I have been obsessed with sport from a very young age, both participating and watching. At School, my parents were incredibly supportive and my brother and I got involved in horse riding to a high level, tennis, athletics, skiing and many more sports. Almost every weekend we were away competing in one sport or another, and every day I was doing some form of training (whether I realised it or not at the time), playing hours of basketball on the uneven back lane where my dad had erected a net, or hitting tennis balls against the garage wall, or biking through the woods behind the house. I watched a lot of sport and would religiously watch Trans World Sport on Channel 4 on a Saturday morning to catch-up on all the worlds sporting news (no internet back then with instant updates!). I would watch every sport ... apart from Lawn Bowls (not the best sport for TV, but great fun to play!). I really wanted to study sports science at Uni, but my parents (with their best interests at heart) said there was no future in sports science. Instead, I went off to Aberdeen Uni and studied physical geography, which I enjoyed, but wasn't passionate about.

As a teenager, I had competed in Modern Pentathlon, but Aberdeen didn't have a modern pentathlon club, so I ended up joining the triathlon club, and that's when I got into cycling. I was an OK triathlete, and was ranked number one junior in Scotland, but poor swimming and dodgy Achilles meant I couldn't excel. I did, however, spend hours reading training books and magazines, and watched a massive amount of sport really developing an understanding of what made successful athletes excel. A year in Australia introduced me to the ozzie work ethic and focus on technique - what a great learning year that was. It was at this time that I made the switch to XC mountainbiking, partly because I was not enjoying triathlon and partly because I wanted a new challenge. It certainly was that. My technical ability back then was non existent and fear prevented me even thinking about line choice.

At the same time I switched to mountainbiking, I ended up doing a PhD at St Andrews Uni (still in physical geography), and this is where my passion for science and analysis really developed. It was also when I got into filming. I was captain of the Uni cycling club and there was a University-wide filming competition, so we decided to enter. I found myself at 4 am in the morning editing and completely unaware of the time and enjoying the whole process far more than my PhD (I had found my true passion). This is also where my passion for filming downhill developed and when I started to see the potential for using video in analysis and line choie.

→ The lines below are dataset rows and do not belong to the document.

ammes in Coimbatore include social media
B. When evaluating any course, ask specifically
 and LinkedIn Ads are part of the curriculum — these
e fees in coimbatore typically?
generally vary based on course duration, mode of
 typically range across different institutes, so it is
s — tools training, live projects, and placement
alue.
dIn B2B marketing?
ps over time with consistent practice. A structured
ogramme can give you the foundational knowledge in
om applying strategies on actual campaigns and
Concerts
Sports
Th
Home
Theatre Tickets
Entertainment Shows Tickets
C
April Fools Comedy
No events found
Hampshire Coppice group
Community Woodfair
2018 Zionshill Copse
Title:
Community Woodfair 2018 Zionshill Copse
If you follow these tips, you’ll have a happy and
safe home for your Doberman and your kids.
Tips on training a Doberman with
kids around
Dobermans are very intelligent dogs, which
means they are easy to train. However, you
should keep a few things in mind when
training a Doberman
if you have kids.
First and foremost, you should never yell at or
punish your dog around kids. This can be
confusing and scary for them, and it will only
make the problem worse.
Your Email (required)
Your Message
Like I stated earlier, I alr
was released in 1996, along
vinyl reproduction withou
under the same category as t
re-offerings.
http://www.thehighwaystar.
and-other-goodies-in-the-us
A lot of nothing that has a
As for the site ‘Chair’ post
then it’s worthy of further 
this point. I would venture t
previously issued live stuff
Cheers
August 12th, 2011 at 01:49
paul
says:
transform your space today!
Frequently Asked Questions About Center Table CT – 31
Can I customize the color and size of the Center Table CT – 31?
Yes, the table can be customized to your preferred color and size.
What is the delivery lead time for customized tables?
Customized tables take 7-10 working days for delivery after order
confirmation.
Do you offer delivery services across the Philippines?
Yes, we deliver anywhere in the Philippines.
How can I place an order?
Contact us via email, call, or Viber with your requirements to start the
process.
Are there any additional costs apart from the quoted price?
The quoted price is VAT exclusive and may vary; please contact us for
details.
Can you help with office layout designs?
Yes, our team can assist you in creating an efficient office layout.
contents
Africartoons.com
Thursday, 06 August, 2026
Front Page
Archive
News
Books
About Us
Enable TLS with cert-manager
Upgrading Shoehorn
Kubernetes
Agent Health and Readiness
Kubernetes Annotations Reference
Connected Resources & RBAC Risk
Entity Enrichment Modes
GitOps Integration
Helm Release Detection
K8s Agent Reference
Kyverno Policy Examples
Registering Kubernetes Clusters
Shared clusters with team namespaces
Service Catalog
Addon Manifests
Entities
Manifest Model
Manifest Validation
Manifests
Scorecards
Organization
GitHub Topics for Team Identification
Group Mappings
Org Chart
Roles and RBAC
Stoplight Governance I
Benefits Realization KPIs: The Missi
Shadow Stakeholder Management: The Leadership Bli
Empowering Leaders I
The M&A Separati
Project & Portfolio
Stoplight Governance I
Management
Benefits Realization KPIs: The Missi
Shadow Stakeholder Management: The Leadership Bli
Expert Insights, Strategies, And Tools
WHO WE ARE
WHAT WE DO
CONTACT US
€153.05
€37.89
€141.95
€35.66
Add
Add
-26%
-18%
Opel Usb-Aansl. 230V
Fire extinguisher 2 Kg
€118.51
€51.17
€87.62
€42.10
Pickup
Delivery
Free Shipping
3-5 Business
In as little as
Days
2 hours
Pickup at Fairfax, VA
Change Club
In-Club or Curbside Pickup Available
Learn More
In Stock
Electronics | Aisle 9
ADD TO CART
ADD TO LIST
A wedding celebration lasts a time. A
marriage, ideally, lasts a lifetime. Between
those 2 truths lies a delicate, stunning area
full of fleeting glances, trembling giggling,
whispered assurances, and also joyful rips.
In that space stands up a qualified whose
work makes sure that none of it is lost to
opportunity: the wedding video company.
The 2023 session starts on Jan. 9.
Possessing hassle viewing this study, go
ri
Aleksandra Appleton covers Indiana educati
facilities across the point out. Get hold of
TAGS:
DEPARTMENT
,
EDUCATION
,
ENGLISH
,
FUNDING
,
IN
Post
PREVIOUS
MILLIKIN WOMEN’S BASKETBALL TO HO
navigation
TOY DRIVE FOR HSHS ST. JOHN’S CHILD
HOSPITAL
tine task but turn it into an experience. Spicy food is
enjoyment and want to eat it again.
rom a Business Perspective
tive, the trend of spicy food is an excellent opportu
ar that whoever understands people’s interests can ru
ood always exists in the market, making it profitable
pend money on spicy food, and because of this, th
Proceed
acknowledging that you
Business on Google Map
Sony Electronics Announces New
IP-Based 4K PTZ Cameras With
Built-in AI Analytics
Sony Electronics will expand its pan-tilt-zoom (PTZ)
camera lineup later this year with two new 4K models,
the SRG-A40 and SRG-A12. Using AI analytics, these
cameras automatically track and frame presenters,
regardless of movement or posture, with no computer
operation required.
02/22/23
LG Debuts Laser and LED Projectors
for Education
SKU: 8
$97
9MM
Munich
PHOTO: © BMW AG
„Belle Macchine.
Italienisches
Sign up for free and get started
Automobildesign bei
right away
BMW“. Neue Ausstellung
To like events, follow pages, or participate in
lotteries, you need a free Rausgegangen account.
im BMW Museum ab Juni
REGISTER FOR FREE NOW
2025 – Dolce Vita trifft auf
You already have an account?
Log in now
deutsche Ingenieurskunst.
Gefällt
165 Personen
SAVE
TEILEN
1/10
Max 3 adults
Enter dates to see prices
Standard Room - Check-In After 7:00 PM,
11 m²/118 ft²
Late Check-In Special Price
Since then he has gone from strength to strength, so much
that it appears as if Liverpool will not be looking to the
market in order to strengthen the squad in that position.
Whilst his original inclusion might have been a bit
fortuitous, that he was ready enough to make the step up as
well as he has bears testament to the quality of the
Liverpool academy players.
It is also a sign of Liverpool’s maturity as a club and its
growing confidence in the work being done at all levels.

All I needed to do now was to combine all three of my passions - sports, filming and science (analysis) - in one career and I would be laughing. It took a while, but I've finally done that, and come full circle, to be operating as a sports scientist and offering a sports performance analysis service, where I get to do video analysis, analyse masses of data from my Catapult S5s and watch sport for a living. Who knows where I would have ended up if I'd done a sports science degree straight out of school, but I'm glad I took this convoluted route, because I'm now getting to analyse the amazing sport of downhill mountainbiking, and see where time is won and lost on the world cup circuit!